• What to work on:
Without the pictures, write the listing out again exactly as it appears.

• Input data:
┄┄┄┄┄┄

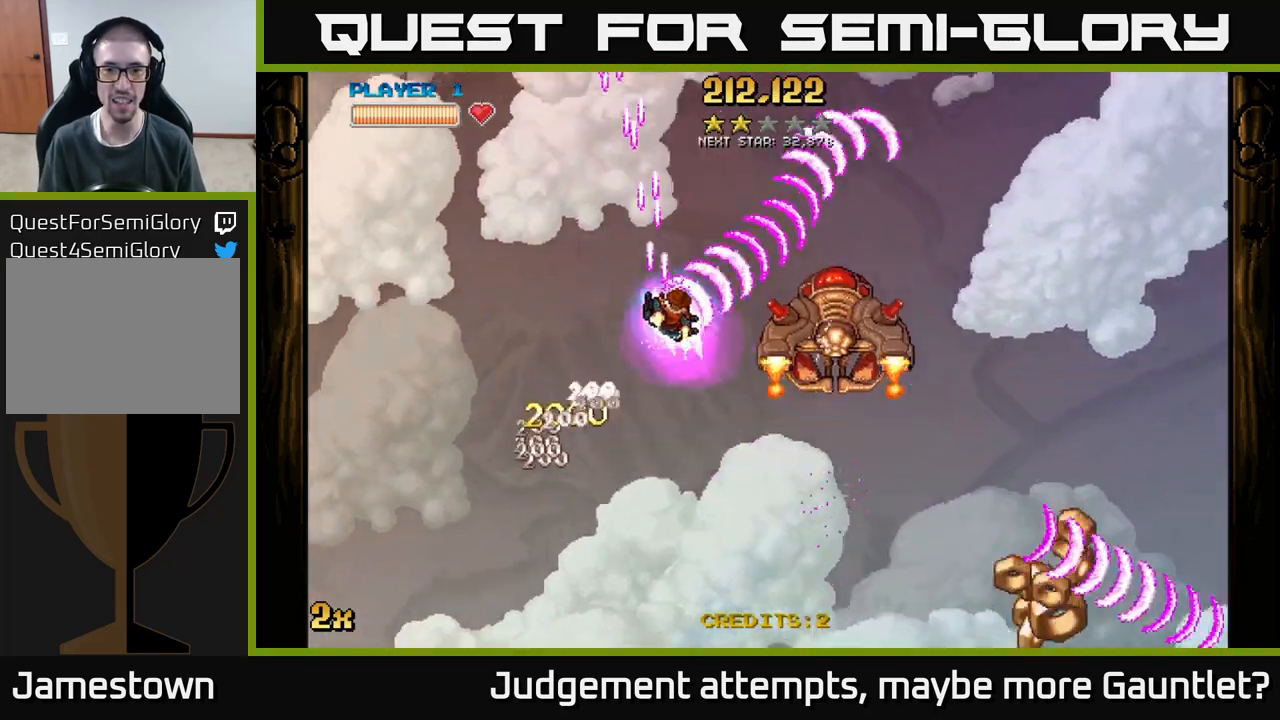
{"buttons": ["A"], "left_stick": "up-right", "events": [[83, "left_stick", "down-right"], [350, "left_stick", "up-right"], [417, "X", "down"], [500, "X", "up"]]}
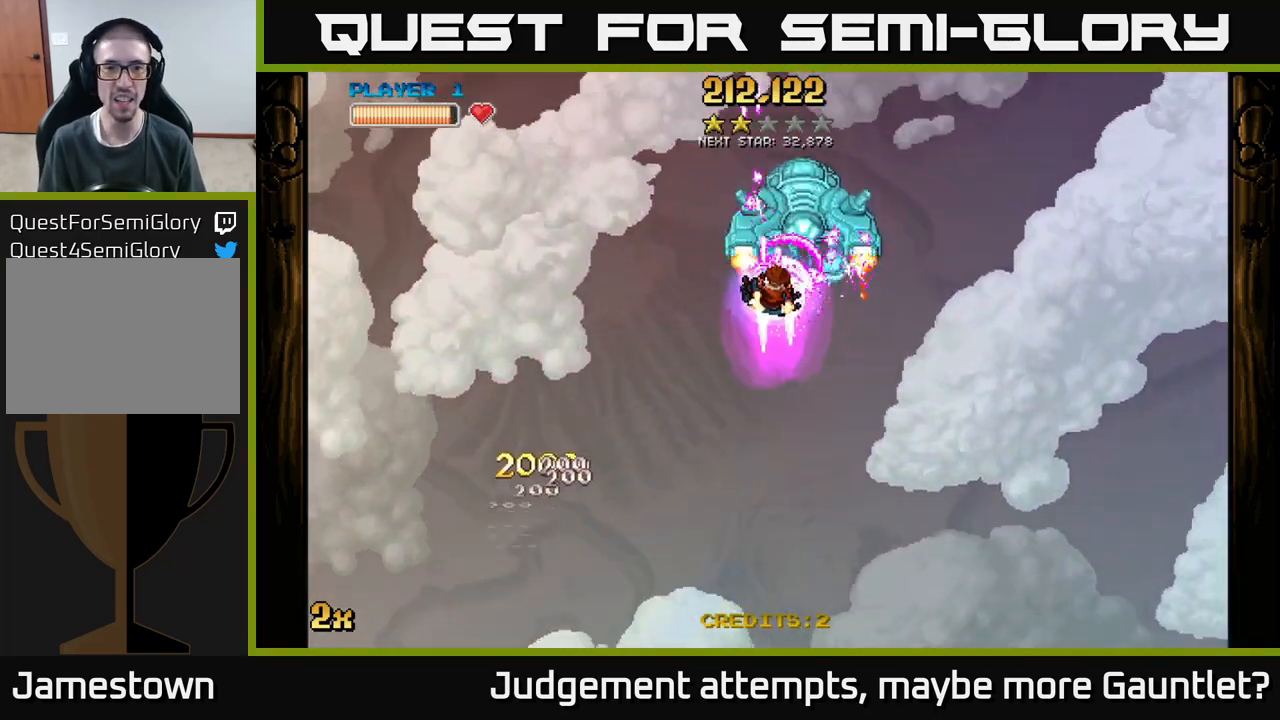
{"buttons": ["A"], "left_stick": "center", "events": [[83, "left_stick", "down"], [183, "left_stick", "center"], [367, "left_stick", "left"], [500, "left_stick", "center"]]}
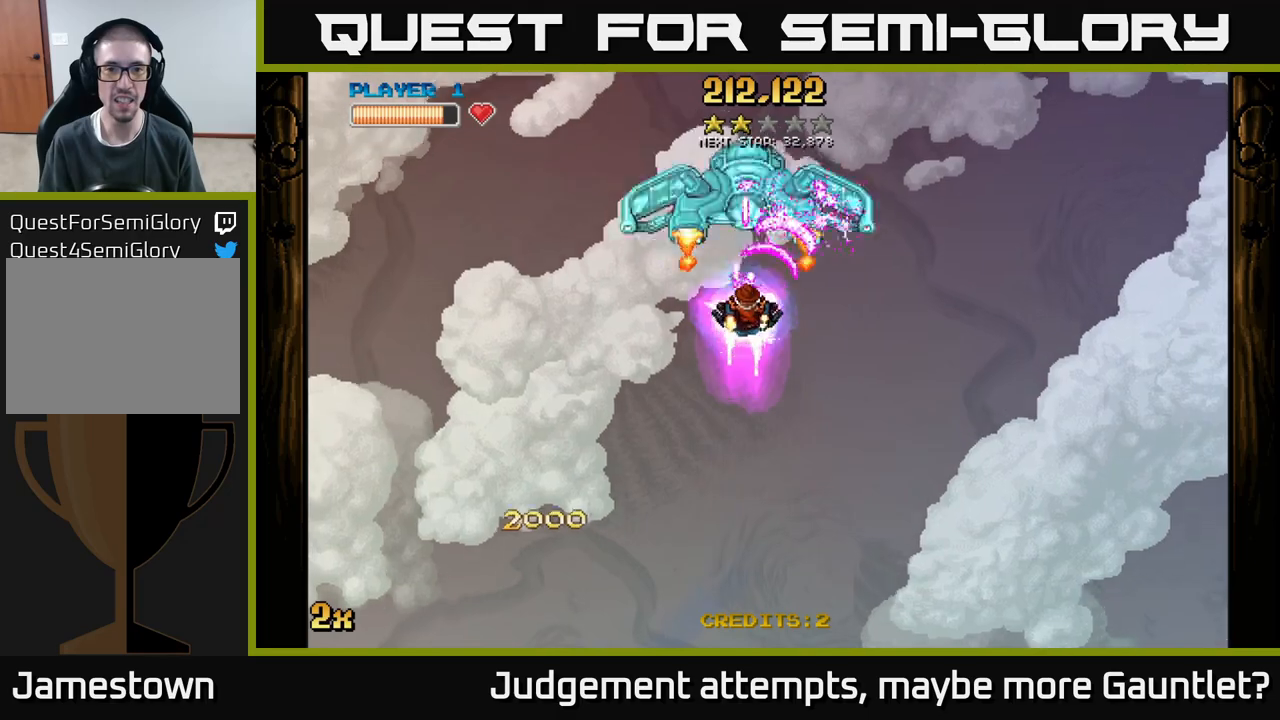
{"buttons": ["A"], "left_stick": "down", "events": [[183, "left_stick", "left"], [500, "left_stick", "down"]]}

┄┄┄┄┄┄

• Answer for the task:
{"buttons": ["A"], "left_stick": "up-right", "events": [[83, "left_stick", "down-right"], [350, "left_stick", "up-right"], [417, "X", "down"], [500, "X", "up"]]}
{"buttons": ["A"], "left_stick": "center", "events": [[83, "left_stick", "down"], [183, "left_stick", "center"], [367, "left_stick", "left"], [500, "left_stick", "center"]]}
{"buttons": ["A"], "left_stick": "down", "events": [[183, "left_stick", "left"], [500, "left_stick", "down"]]}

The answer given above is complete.